Dernière nouveauté pour Netflix qui devient maintenant exploitant. En effet, le géant du streaming loue une salle de cinéma mythique de New-York pour des projections d’événements et compte faire de même à Los Angeles. Cette nouvelle peut paraitre réjouissante de première abord mais n’est en vérité qu’une astuce pour permettre aux productions Netflix d’avoir accès à certains grands festivals qui nécessitent une sortie salle. Cette règlementation révèle bien la place centrale de la salle de cinéma dans la vie d’un film. Peu importe les évolutions qui pourront avoir lieu, la salle reste un lieu sacrée où l’on assiste à un spectacle.
En 1970, l’avenir du cinéma était déjà remis en question avec le développement de la télévision. Godard disait alors « Le cinéma fabrique des souvenirs, la télévision de l’oubli ». Où place-t-on alors le streaming dans cette déclaration ? Tout comme la télévision, il faut voir les plateformes de streaming comme un service complémentaire du cinéma. Opposer les deux ne ferait que renforcer les problèmes que l’on rencontre actuellement. En les prenants comme deux entités différentes qui opèrent des fonctions propres à chacune d’elles, il sera alors plus simple de mettre en place des systèmes d’encadrement et de réglementation. De nombreux cinéphiles ont vu naitre leur passion du cinéma à travers la télévision, il ne faut donc pas être si critique envers elle l’important étant de connaitre ses limites. Bien que la télévision ait connu un essor incroyable, le cinéma en est pour autant resté attractif et à su être protéger par des réglementations qui par exemple interdisent la diffusion de films à la télévision le mercredi, jour des sorties cinéma. On peut donc voir le streaming comme le cousin de la télévision qui doit prendre le temps de se développer pour être mieux encadré.
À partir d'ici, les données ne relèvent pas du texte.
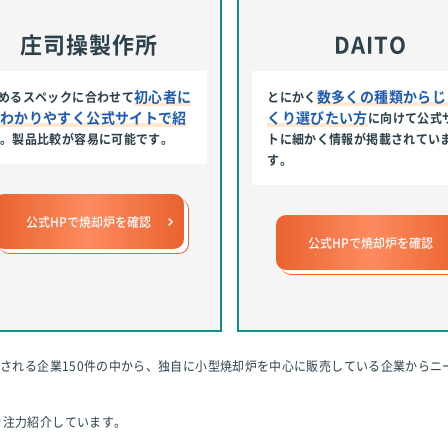
庄司操製作所
DAITO
初心者に
数多くの種類からじ
めるスペックに合わせて
とにかく
もわかりやすく公式サイトで紹
くり選びたい方
に向けて公式
介
。製品比較が容易に可能です。
トに細かく情報が掲載されてい
す。
公式HPで焼却炉を確認
公式HPで焼却炉を確認
示される企業150件の中から、独自に小型焼却炉を中心に販売している企業からニ
を注力紹介しています。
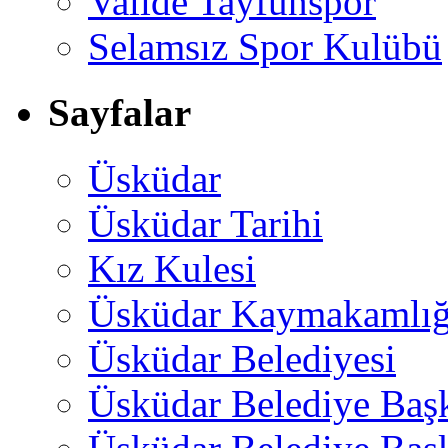
Valide Tayfunspor
Selamsız Spor Kulübü
Sayfalar
Üsküdar
Üsküdar Tarihi
Kız Kulesi
Üsküdar Kaymakamlığ
Üsküdar Belediyesi
Üsküdar Belediye Baş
Aujourd’hui, de nombreuses plateformes et chaines de télévisions ont un catalogues de plus en plus pointu en matière de cinéma ce qui nous a permis de nous consoler avant la réouverture des cinémas prévue en janvier. Cette année, le calendrier de l’avant aura donc la double tache de nous faire patienter avant Noël et avant le retour du cinéma!